The Supreme Court on Thursday said it would hear former Congress leader Sajjan Kumar’s plea challenging his conviction and life sentence in a 1984 anti-Sikh riots case after the Diwali recess.
The court’s Diwali vacation begins on October 20 and judicial work resumes on October 27. A bench of Justices J.K. Maheshwari and Vijay Bishnoi asked the counsels representing the parties to specifically outline the allegations, witness testimonies, and the findings of both the trial court and the Delhi High Court.
“When the reversal was made, what persuaded the high court to make a reversal?” the bench queried, referring to the Delhi High Court’s 2018 verdict overturning the trial court’s 2010 acquittal of Kumar.

Senior advocate R.S. Cheema appeared for the CBI, while senior advocate Gopal Sankaranarayanan represented Kumar. Appeals of co-convicts Balwan Khokhar and Girdhari Lal were also listed alongside Kumar’s plea.
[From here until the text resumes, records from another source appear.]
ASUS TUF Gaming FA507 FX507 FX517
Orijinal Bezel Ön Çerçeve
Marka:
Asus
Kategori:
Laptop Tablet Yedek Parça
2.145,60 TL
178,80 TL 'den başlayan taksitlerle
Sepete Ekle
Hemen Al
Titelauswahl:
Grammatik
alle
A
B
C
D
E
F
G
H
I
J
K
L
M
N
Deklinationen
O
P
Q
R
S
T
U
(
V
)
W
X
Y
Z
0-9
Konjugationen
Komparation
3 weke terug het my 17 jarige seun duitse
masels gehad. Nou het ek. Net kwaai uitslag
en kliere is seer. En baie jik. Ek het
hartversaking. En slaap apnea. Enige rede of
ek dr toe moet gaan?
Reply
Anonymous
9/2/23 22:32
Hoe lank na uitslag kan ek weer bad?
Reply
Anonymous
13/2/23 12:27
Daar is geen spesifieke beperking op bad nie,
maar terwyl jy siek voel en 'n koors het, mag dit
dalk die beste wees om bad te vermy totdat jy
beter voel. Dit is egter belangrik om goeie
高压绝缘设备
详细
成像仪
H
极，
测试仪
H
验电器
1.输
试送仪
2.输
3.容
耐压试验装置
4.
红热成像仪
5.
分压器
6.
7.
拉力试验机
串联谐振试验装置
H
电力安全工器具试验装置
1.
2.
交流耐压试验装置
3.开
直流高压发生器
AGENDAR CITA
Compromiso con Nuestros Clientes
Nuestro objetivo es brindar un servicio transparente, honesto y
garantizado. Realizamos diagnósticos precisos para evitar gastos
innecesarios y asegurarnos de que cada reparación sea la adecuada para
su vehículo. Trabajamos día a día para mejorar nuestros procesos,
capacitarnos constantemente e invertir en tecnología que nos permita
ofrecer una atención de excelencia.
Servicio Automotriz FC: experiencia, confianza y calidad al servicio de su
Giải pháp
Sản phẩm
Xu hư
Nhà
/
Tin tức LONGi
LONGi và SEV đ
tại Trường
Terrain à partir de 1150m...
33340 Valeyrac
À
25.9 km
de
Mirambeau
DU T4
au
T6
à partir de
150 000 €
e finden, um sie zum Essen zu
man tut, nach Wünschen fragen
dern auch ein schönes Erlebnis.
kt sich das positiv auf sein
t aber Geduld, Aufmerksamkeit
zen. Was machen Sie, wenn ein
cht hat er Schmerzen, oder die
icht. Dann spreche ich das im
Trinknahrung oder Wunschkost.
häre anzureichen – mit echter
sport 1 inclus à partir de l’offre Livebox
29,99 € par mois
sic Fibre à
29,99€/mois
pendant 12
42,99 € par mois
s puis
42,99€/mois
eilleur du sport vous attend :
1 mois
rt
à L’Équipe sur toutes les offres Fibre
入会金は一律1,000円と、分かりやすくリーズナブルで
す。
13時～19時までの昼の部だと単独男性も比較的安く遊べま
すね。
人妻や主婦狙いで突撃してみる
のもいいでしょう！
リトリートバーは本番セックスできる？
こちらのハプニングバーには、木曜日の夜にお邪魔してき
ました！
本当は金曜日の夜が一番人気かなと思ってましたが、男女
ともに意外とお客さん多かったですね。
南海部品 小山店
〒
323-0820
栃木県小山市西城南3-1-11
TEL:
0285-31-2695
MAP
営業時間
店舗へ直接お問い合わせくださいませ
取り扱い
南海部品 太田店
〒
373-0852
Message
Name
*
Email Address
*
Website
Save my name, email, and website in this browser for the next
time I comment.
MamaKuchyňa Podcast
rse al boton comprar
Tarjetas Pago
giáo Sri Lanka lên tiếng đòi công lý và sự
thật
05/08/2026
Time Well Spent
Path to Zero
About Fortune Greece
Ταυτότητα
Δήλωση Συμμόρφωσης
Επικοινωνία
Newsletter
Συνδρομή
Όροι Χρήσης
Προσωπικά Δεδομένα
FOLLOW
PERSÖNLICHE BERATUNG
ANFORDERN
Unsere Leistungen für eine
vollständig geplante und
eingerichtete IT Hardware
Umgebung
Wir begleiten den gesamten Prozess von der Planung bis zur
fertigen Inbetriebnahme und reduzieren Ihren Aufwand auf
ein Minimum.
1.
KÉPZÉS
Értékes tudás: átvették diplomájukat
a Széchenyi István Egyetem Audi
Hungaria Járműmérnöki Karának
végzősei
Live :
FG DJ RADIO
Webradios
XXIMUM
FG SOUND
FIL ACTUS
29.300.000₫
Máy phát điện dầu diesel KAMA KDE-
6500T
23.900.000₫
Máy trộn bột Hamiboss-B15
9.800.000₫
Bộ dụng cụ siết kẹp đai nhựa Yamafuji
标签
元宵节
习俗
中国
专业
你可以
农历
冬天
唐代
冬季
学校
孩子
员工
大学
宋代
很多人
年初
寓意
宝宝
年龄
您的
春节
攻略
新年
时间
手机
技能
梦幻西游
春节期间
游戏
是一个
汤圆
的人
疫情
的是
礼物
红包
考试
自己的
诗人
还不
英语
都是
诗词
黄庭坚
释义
The case relates to the killing of five Sikhs and the burning of a Gurdwara in Delhi Cantonment’s Raj Nagar area on November 1–2, 1984, following the assassination of then Prime Minister Indira Gandhi by her Sikh bodyguards.
In December 2018, Kumar surrendered before a trial court after the Delhi High Court convicted him and sentenced him to life imprisonment for the remainder of his natural life. The High Court held him guilty of criminal conspiracy, abetment in murders, promoting enmity on religious grounds, and destruction of a Gurdwara.
Following his conviction, Kumar resigned from the Congress party.
In its judgment, the High Court described the 1984 violence as a “carnage of unbelievable proportions”, noting that over 2,700 Sikhs were killed in the national capital alone. The riots, it observed, were a “crime against humanity” committed with the backing of political patronage and facilitated by an indifferent law enforcement machinery.
The High Court had also upheld varying sentences imposed on five other convicts, including Khokhar and Lal.